[[ Working data open ]]

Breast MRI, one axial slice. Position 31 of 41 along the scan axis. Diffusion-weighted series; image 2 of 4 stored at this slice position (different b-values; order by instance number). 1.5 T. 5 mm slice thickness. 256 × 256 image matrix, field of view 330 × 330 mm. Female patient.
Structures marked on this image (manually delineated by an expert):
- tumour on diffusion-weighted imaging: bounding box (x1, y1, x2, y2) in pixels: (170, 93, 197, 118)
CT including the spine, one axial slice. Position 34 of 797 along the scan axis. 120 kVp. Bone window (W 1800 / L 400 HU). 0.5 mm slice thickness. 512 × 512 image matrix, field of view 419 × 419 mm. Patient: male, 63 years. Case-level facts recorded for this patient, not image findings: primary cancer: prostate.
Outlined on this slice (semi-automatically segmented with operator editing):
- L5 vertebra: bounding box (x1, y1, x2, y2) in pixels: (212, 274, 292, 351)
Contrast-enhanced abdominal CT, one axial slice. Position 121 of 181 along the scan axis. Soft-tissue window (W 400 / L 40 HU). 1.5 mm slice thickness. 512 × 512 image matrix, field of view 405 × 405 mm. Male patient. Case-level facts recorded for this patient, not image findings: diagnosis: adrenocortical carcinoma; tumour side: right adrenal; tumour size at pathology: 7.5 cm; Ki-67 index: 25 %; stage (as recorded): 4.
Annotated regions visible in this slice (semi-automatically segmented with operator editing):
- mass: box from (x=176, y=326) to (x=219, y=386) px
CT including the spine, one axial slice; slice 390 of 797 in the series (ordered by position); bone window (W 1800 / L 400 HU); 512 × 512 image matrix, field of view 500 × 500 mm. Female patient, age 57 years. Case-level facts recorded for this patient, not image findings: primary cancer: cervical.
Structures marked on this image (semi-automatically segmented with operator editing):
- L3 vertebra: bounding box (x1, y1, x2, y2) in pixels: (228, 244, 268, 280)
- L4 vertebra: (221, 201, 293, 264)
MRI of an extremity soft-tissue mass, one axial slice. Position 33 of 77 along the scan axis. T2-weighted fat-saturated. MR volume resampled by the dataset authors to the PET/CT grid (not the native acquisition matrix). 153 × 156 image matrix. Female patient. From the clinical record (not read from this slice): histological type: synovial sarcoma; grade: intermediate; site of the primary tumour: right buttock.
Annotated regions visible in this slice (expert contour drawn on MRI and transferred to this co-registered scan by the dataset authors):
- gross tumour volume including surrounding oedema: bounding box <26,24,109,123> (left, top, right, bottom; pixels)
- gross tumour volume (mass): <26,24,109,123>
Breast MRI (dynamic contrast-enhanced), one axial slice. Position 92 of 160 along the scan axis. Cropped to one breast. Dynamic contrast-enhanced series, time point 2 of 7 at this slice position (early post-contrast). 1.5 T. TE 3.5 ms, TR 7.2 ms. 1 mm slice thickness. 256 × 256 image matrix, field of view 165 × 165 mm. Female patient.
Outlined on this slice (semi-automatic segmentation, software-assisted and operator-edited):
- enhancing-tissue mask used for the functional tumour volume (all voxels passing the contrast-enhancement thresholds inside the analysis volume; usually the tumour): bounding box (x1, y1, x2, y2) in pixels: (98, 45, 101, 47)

[[ Working data closed ]]

## Work order
Whenever a line above has the word "with" in it, copy that line.

## Solution
Outlined on this slice (semi-automatically segmented with operator editing):
Annotated regions visible in this slice (semi-automatically segmented with operator editing):
Structures marked on this image (semi-automatically segmented with operator editing):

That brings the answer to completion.